Bellefields is a manor house located in Croom, Prince George's County, Maryland. It was constructed about 1720. It is a brick structure in Flemish bond with random glazed headers, and two stories over a high basement. The structure is rectangular, with gabled roof sections, paired interior end chimneys, a front center entrance, wide raised belt course above the first floor, flat arched openings, and flanking symmetrical single-story wings. It is in the Georgian style. It was the home of Patrick Sim, Scottish immigrant and of his son, Col. Joseph Sim, Maryland patriot.

==History==
Later, sometime after 1849, William Duckett Bowie lived there with his second wife.

It was listed on the National Register of Historic Places in 1974. It was removed from the National Register of Historic Places on May 12, 1986.

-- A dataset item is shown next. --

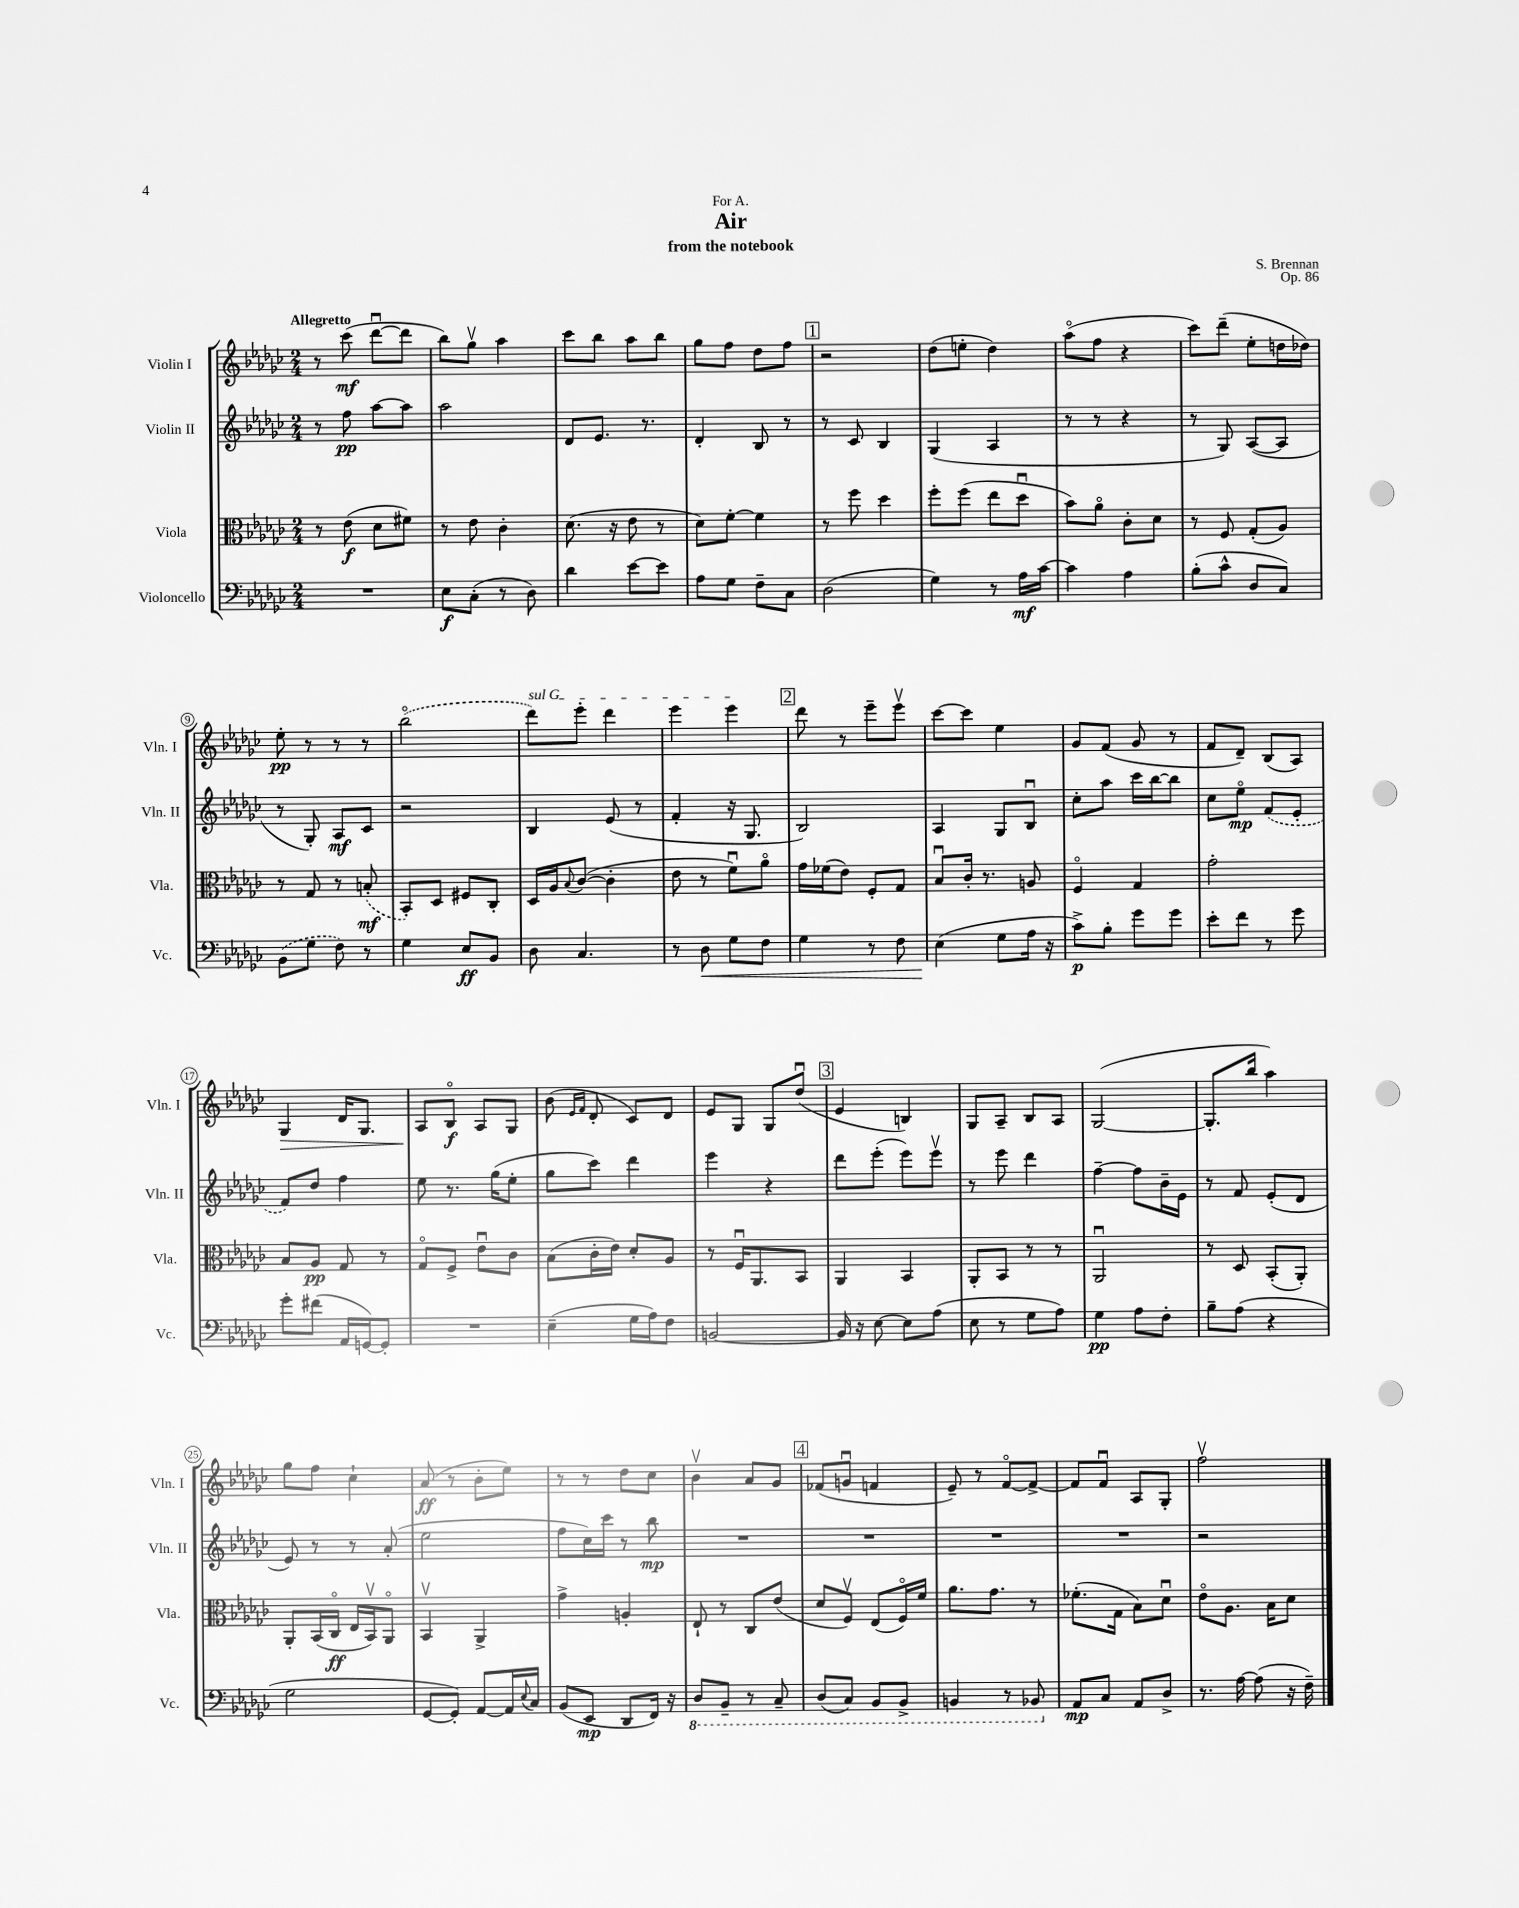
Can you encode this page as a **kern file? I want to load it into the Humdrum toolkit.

On August 31, 2021, three of the farm's 39 zebras escaped from the farm and began wandering around the woods of Upper Marlboro. In September, one of the zebras died in an illegal snare trap. In October, the Maryland Department of the Environment and the Prince George's County Animal Services announced a plan to use two zebras from the herd at Bellefields to lure and corral the zebras back to the farm. Three animal cruelty charges were filed against the farm's owner on October 20. On December 15, the two remaining zebras were captured and returned to the farm.

==Notable people==
- William Williams (c. 1793–1814), born Frederick Hall on the Bellefields Plantation and as an escaped slave enlisted in 38th U.S. Infantry Regiment, U.S. Army dying from his wounds after the British bombardment of Fort McHenry in the War of 1812.